Return to parliament now
For sometime past, opposition BNP has made its intent public to end its boycott of parliament without specifying a date but making it sound as if it could be any day, just to perhaps lend a dramatic aura around an otherwise long-defaulted return to parliament. When the first affirmative intent was indicated by the party we greeted it wholeheartedly but with a caveat that it should not end up being an effort to circumvent the 90-day absence clause designed entirely to avert loss of membership in parliament.
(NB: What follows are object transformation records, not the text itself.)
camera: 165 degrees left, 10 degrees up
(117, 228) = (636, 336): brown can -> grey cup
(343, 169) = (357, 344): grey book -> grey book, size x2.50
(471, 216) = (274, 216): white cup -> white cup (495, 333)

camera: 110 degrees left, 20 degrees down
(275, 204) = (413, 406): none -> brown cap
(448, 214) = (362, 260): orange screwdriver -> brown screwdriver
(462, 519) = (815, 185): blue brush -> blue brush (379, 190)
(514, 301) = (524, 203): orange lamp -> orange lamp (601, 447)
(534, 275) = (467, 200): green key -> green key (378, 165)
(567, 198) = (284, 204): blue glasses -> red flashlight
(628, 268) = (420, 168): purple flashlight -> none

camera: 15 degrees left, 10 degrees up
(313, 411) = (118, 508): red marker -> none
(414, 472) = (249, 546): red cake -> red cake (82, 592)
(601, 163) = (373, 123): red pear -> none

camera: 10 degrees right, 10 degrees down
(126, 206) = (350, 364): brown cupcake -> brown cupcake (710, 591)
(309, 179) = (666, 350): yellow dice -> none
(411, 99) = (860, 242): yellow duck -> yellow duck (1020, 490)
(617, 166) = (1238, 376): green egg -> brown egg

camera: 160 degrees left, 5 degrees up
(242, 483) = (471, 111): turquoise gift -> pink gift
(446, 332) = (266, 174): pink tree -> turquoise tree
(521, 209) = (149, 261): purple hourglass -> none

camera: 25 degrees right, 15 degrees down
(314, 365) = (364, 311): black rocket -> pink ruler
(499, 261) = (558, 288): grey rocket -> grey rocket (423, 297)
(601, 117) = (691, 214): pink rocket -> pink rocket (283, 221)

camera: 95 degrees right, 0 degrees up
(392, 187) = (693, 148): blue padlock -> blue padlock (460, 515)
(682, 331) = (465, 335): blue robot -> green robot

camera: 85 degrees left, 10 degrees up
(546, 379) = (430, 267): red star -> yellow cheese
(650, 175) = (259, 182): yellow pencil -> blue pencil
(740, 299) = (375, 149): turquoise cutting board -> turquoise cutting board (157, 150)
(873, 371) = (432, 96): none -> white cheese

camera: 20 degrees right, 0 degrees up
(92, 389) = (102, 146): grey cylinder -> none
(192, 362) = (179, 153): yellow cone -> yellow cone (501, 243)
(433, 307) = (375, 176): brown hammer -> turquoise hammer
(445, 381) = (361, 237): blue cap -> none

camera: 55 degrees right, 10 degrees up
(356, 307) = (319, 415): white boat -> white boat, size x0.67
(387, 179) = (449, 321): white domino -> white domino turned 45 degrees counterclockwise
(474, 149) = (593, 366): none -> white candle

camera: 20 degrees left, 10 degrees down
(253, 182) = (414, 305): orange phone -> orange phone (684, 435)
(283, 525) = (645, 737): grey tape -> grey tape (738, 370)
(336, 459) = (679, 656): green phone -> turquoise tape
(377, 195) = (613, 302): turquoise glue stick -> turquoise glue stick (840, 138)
But the fact is not lost on anybody that by keeping out of parliament so long the BNP has landed itself in a loser's position when it had to make up its mind to join parliament or be further overtaken by the speed of events.
In her welcome interactive meeting with editors and senior journalists of electronic and print media on Monday opposition leader Begum Khaleda Zia indicated that she would go back to parliament to stay in and not go on a boycott mode. One discerns a certain realisation on her part that the party's standing with the people might suffer further if she keeps missing out on fast developing issues that she must attend to as legitimate concerns of a national leader. As usual though, she says she keeps both options open to stay in parliament and hit the street as well.
There is a certain thing, however, that we cannot help point out: in the question-answer session she tried to explain away her allegation of the government 'signing a secret deal' with India based on a newspaper story of unnamed source. As two-time prime minister and leader of the opposition how could she make such an unsubstantiated and improper remark given the importance of Bangladesh's relationship with India. Such a statement sounded mischievous and irresponsible hardly behooving her stature.
We would like to tell her, come what may, please don't quit the parliament, even in the form of walkouts for the nation long denied of your legitimate role in parliament wants you to participate wholeheartedly in the parliamentary proceedings. Make your presence felt beyond your numerical strength through the sheer force of your argument, debating skill and quality of your inputs. Parliament must be a vibrant national forum for deliberation on national issues and setting directions instead of being a forum for exchange of abusive language, indulgence in blame game and recapitulation of past misdeeds that have no relevance to the contemporary political and economic landscapes. Of course, we would urge the ruling party to err on the side of caution insofar as making remarks on opposition leaders goes. These have unfortunately been unparliamentary and abusive on occasions to which Begum Zia alluded on Monday in her meeting with the editors.
The ruling party with its electoral mandate should be only generously setting an example of parliamentary etiquette and with the opposition reciprocating take the parliamentary debates to a certain constructive level.